8.1 Learning Objectives

By the end of this chapter, you should be able to:

  • Organize your work with R projects
  • Use Quarto for reproducible documents
  • Follow best practices for naming files and structuring directories
  • Incorporate code, text, and output into a single reproducible report
  • Use version control with GitHub (optional, for advanced students)

8.2 Why Workflow Matters

Reproducible workflows:

  • Make it easy to rerun analyses later
  • Allow others to reproduce your results
  • Keep projects organized and easy to navigate
  • Prevent errors caused by hard-coded file paths and messy code

8.3 Organizing Projects in RStudio

8.3.1 RStudio Projects

  • Use File → New Project for each analysis/course project
  • Keep data, scripts, and outputs in subfolders (e.g., data/, scripts/, figures/, docs/)
  • Avoid using absolute paths—use relative paths inside the project

8.3.2 Example Project Structure

my_project/
  data/
    raw_data.csv
  scripts/
    analysis.R
  figures/
    plot1.png
  docs/
    report.qmd
  my_project.Rproj

8.3.3 In-Class Exercise 1 – Project Setup

  1. Create a new RStudio Project for this course.
  2. Make folders: data, scripts, outputs.
  3. Save your .qmd homework file in the project root.
  4. Render your Quarto document and confirm outputs stay organized.

8.4 Quarto for Reproducibility

Quarto allows you to:

  • Combine text and code in one document
  • Render reports to PDF, HTML, or Word
  • Ensure results match the code that generated them

8.4.1 Example Quarto Workflow

---
title: "My Analysis"
format: pdf
---
library(tidyverse)
data <- read_csv("data/mydata.csv")
summary(data)

8.4.2 In-Class Exercise 2 – Quarto Report

  1. Create a .qmd file that loads a dataset and runs a simple analysis.
  2. Add at least one plot and one table.
  3. Render to PDF and check the output.

8.5 Best Practices for Reproducibility

  • Use scripts and Quarto documents instead of manual steps
  • Keep raw data unchanged; clean data with scripts
  • Document everything: use comments and text
  • Save figures and tables programmatically, not manually
  • Render final reports from source code

8.6 Optional: Version Control with Git and GitHub

For students interested in collaboration and tracking changes:

  • Install Git and create a GitHub account
  • Use usethis::use_git() to initialize Git in a project
  • Commit changes regularly and push to GitHub

(We will not cover Git in detail, but this is recommended for your own practice.)

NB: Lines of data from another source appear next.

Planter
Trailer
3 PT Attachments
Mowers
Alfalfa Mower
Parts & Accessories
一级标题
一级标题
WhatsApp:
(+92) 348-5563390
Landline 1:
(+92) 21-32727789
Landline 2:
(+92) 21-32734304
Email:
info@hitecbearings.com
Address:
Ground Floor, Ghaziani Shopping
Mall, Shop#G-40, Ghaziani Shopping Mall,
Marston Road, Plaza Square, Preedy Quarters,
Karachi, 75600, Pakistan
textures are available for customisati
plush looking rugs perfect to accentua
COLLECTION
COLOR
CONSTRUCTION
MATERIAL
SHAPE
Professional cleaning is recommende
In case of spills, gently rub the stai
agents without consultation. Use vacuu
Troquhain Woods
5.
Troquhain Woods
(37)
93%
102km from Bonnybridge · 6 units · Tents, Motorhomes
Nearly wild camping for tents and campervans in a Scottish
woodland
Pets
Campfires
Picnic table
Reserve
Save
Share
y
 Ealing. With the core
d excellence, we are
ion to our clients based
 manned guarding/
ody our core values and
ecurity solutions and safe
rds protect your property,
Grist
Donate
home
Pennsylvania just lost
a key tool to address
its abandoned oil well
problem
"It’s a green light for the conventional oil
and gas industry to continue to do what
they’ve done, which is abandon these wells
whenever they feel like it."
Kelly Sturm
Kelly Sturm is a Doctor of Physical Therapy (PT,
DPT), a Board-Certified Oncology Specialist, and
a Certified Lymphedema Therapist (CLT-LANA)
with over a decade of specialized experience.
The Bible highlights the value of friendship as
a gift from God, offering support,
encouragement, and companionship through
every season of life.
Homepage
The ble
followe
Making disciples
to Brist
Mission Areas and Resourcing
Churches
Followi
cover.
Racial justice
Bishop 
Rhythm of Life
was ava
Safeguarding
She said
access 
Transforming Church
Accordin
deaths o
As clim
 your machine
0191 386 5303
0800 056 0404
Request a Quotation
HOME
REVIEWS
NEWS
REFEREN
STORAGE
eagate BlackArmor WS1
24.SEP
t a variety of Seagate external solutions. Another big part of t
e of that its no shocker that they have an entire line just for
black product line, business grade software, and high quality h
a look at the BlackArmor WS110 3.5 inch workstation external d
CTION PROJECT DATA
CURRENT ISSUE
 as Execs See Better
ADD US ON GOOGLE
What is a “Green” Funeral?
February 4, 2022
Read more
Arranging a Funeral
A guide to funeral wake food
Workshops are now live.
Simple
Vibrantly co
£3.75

8.6.1 In-Class Challenge – Reproducible Mini-Report

  • Set up a project with an organized folder structure
  • Create a Quarto document that:
    • Reads a dataset
    • Runs a simple transformation
    • Creates a plot
    • Summarizes the results in text
  • Render to PDF and check for a clean, reproducible output

8.7 Homework Preview

For homework, you will:

  • Organize your project folder (data, scripts, outputs)
  • Create a Quarto report with:
    • One dataset
    • At least one data cleaning step
    • One visualization
    • One table of summary statistics
  • Ensure all file paths are relative (not absolute)
  • Render to PDF and submit on Canvas

8.8 Next Steps

Next week, we will move into Data Import (CSV, Excel, and parsing dates) and continue to build your data wrangling workflow.